---- Page excerpt

Make executable and configure SSH keys:

chmod +x /usr/edb/efm-4.7/bin/efm-orchestrated-failover.sh

# Configure passwordless SSH from all PostgreSQL nodes to all AAP nodes
# (Required for post-promotion script to start services)

Step 14: Configure Global Load Balancer

Critical DNS Configuration:

  • TTL recommendation: 30-60 seconds for the GLB record
    • Lower TTL (30s) = faster client failover, higher DNS query load
    • Higher TTL (60s) = reduced DNS queries, slower client convergence after failover
  • User-facing RTO calculation: Platform failover time (4 min) + DNS TTL (30-60s) = ~5 minutes total
  • Health check interval: 10 seconds with 2 consecutive failures before marking unhealthy
  • Health check timeout: 5 seconds

Example Route53 configuration:

{
  "HostedZoneId": "Z1234567890ABC",
  "ChangeBatch": {
    "Changes": [
      {
        "Action": "CREATE",
        "ResourceRecordSet": {
          "Name": "aap.example.com",
          "Type": "A",
          "TTL": 60,
          "SetIdentifier": "DC1-Primary",
          "Failover": "PRIMARY",
          "HealthCheckId": "health-check-dc1",
          "ResourceRecords": [{"Value": "10.1.1.100"}]
        }
      },
      {
        "Action": "CREATE",
        "ResourceRecordSet": {
          "Name": "aap.example.com",
          "Type": "A",
          "TTL": 60,
          "SetIdentifier": "DC2-Secondary",
          "Failover": "SECONDARY",
          "HealthCheckId": "health-check-dc2",
          "ResourceRecords": [{"Value": "10.2.1.100"}]
        }
      }
    ]
  }
}

Health check configuration:

{
  "Type": "HTTPS",
  "ResourcePath": "/api/v2/ping/",
  "FullyQualifiedDomainName": "aap-dc1.example.com",
  "Port": 443,
  "RequestInterval": 10,
  "FailureThreshold": 2,
  "MeasureLatency": true
}

Important: DNS TTL directly impacts user-facing RTO. A 60-second TTL means clients may continue attempting to reach DC1 for up to 60 seconds after GLB has switched to DC2. For mission-critical deployments, consider 30-second TTL or client-side connection retry logic.

--------

== Goal A ==
Check these statements against the failover setup excerpt. For each one, answer yes or no and quote the words from the excerpt that decide it.
(i) The health check timeout is 5 seconds.
(ii) A lower TTL reduces DNS query load.
(iii) Both records in the Route53 example use a TTL of 30.
== Goal B ==
Please reproduce the failover setup excerpt word for word, everything from "Make executable and" down to "to start services)".
== Goal C ==
Go on with the failover setup excerpt, picking up after its final sentence.

---- Stored data

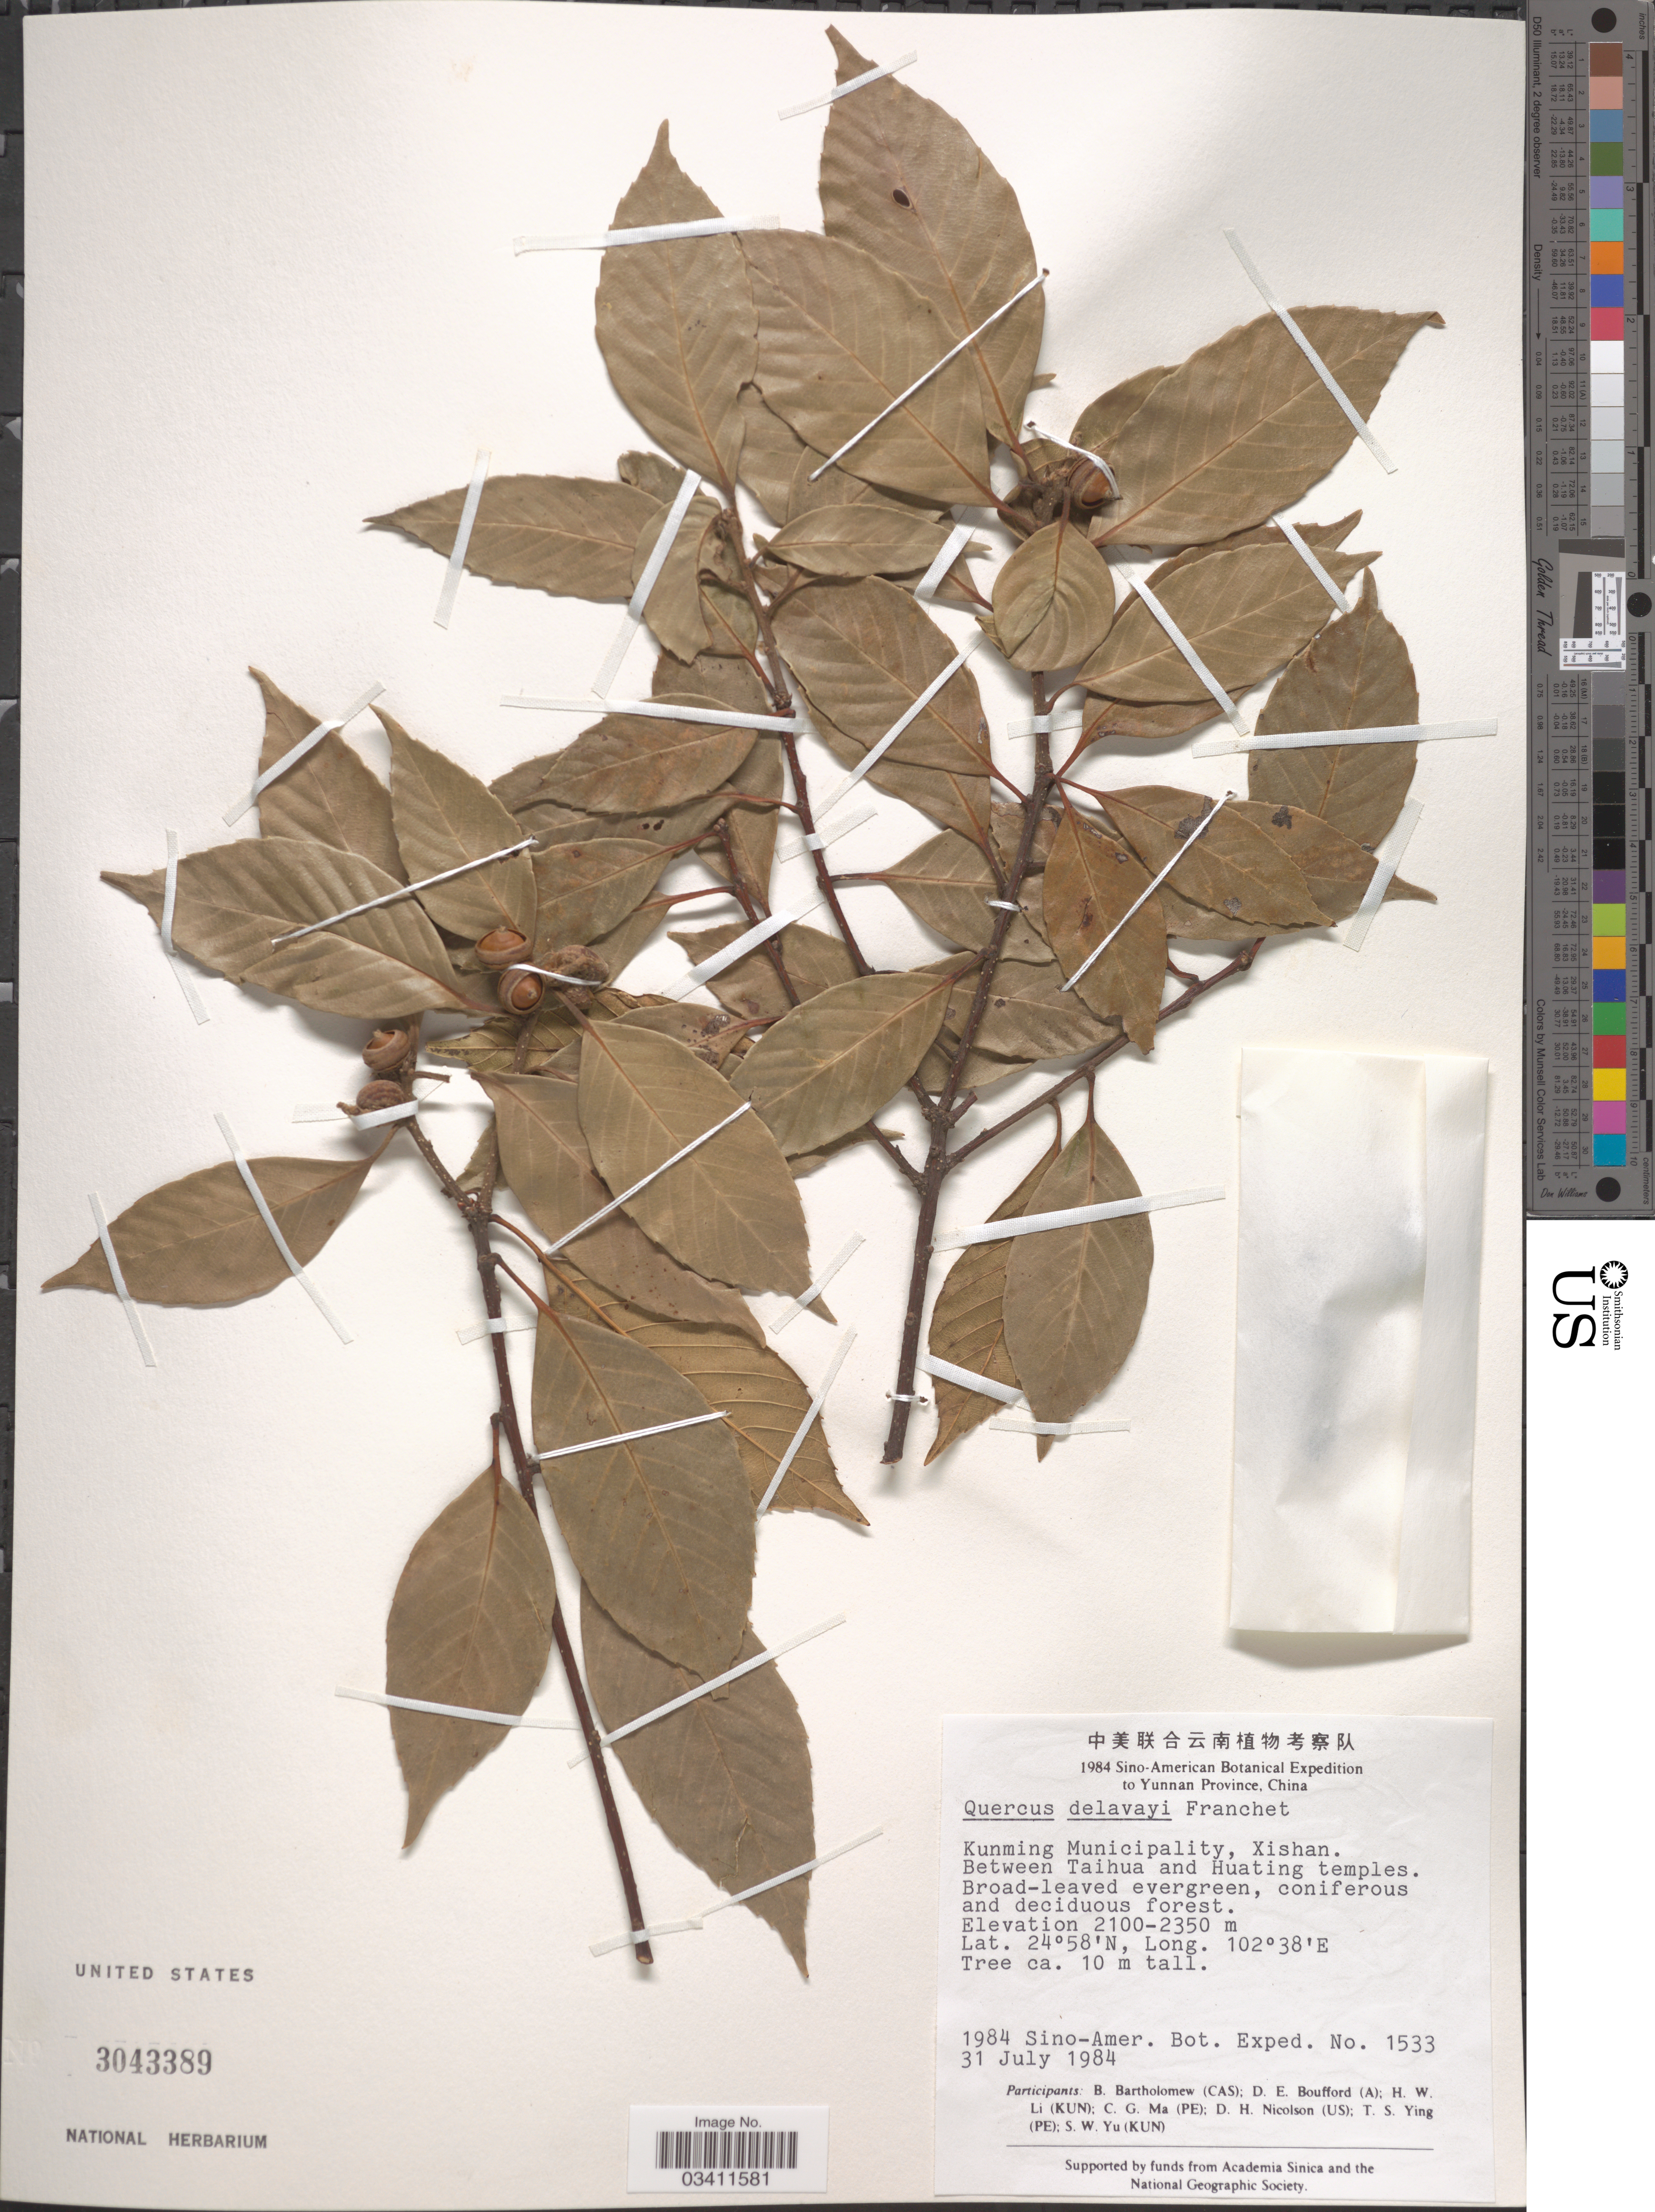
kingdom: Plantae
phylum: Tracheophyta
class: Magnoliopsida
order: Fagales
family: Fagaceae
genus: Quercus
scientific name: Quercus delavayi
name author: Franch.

--------

== Right answer A ==
(i) Yes: "Health check timeout: 5 seconds"
(ii) No: "Lower TTL (30s) = faster client failover, higher DNS query load"
(iii) No: "TTL": 60

== Right answer B ==
Make executable and configure SSH keys:

chmod +x /usr/edb/efm-4.7/bin/efm-orchestrated-failover.sh

# Configure passwordless SSH from all PostgreSQL nodes to all AAP nodes
# (Required for post-promotion script to start services)

== Right answer C ==
Step 15: Set up monitoring and alerting

Prometheus alert rules:

# /etc/prometheus/alert-rules.yml

groups:
  - name: aap_alerts
    interval: 30s
    rules:
      - alert: AAPAPIDown
        expr: probe_success{job="aap-api"} == 0
        for: 3m
        labels:
          severity: critical
        annotations:
          summary: "AAP API is down on {{ $labels.instance }}"

      - alert: PostgreSQLReplicationLagHigh
        expr: pg_replication_lag_seconds > 30
        for: 2m
        labels:
          severity: warning
        annotations:
          summary: "High replication lag on {{ $labels.instance }}"

      - alert: PostgreSQLReplicationStopped
        expr: pg_replication_is_replica == 1 and pg_replication_lag_seconds == -1
        for: 1m
        labels:
          severity: critical
        annotations:
          summary: "Replication stopped on {{ $labels.instance }}"

Phase 5: Testing and Validation

Operational Impact: High during failover tests – production traffic should be drained before testing

Duration: Week 9-10

Key tasks: Test local database failover, test cross-datacenter failover, test AAP failover activation, test failback procedure, measure and validate RTO/RPO targets

View detailed testing and validation steps →

Step 16: Test local database failover (within DC1)

# Simulate primary failure
ssh pg-dc1-1 "sudo systemctl stop edb-as-16"

# EFM should automatically promote pg-dc1-2
# Monitor with:
/usr/edb/efm-4.7/bin/efm cluster-status efm

# Verify VIP moved
ping 10.1.2.100

# Verify new primary
psql -h 10.1.2.100 -U postgres -c "SELECT pg_is_in_recovery();"
# Expected: f (false)

Step 17: Test cross-datacenter failover (DC1 → DC2)

# Stop AAP in DC1
for node in gateway1-dc1 gateway2-dc1; do
    ssh "$node" "systemctl stop automation-gateway redis"
done
for node in controller1-dc1 controller2-dc1; do
    ssh "$node" "systemctl stop automation-controller-web automation-controller-task"
done
for node in hub1-dc1 hub2-dc1; do
    ssh "$node" "systemctl stop automation-hub redis"
done
for node in eda1-dc1 eda2-dc1; do
    ssh "$node" "systemctl stop eda-activation-worker redis"
done

# Promote DC2 database to primary
ssh pg-dc2-1 "sudo -u enterprisedb /usr/edb/as16/bin/pg_ctl promote -D /var/lib/edb/as16/data"

# Post-promotion script should start AAP in DC2
# Monitor logs:
tail -f /var/log/messages | grep efm-failover

# Verify AAP API in DC2
curl -k https://10.2.1.11/api/v2/ping/

Step 18: Test failback procedure (DC2 → DC1)

See Validation section for complete failback procedure.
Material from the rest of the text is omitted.